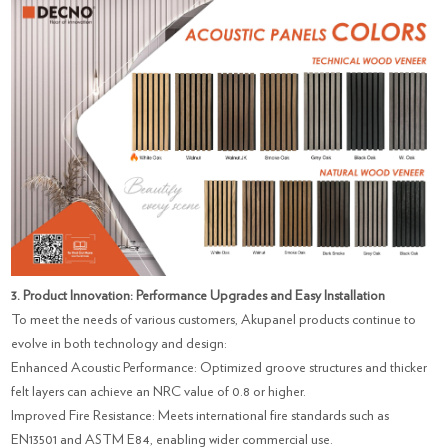
3. Product Innovation: Performance Upgrades and Easy Installation
To meet the needs of various customers, Akupanel products continue to
evolve in both technology and design:
Enhanced Acoustic Performance: Optimized groove structures and thicker
felt layers can achieve an NRC value of 0.8 or higher.
Improved Fire Resistance: Meets international fire standards such as
EN13501 and ASTM E84, enabling wider commercial use.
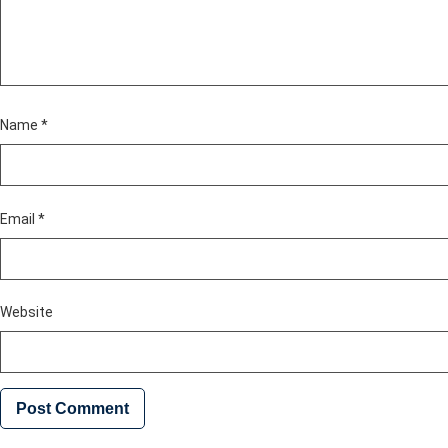
Name
*
Email
*
Website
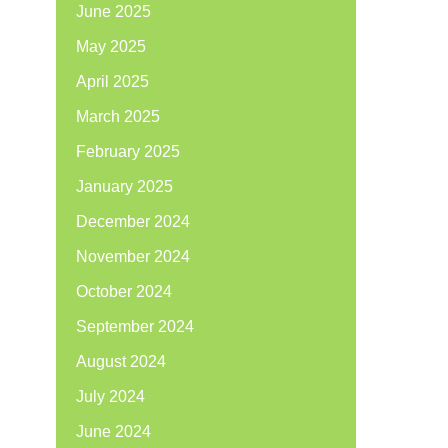
June 2025
May 2025
April 2025
March 2025
February 2025
January 2025
December 2024
November 2024
October 2024
September 2024
August 2024
July 2024
June 2024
■ ■ ■ ■ ■ ■ ■
ASSIGNED TASK: Output every line of text from the material above word for word, leaving the pictures out.

RESPONSE BELOW:
3. Product Innovation: Performance Upgrades and Easy Installation
To meet the needs of various customers, Akupanel products continue to
evolve in both technology and design:
Enhanced Acoustic Performance: Optimized groove structures and thicker
felt layers can achieve an NRC value of 0.8 or higher.
Improved Fire Resistance: Meets international fire standards such as
EN13501 and ASTM E84, enabling wider commercial use.
Name
*
Email
*
Website
June 2025
May 2025
April 2025
March 2025
February 2025
January 2025
December 2024
November 2024
October 2024
September 2024
August 2024
July 2024
June 2024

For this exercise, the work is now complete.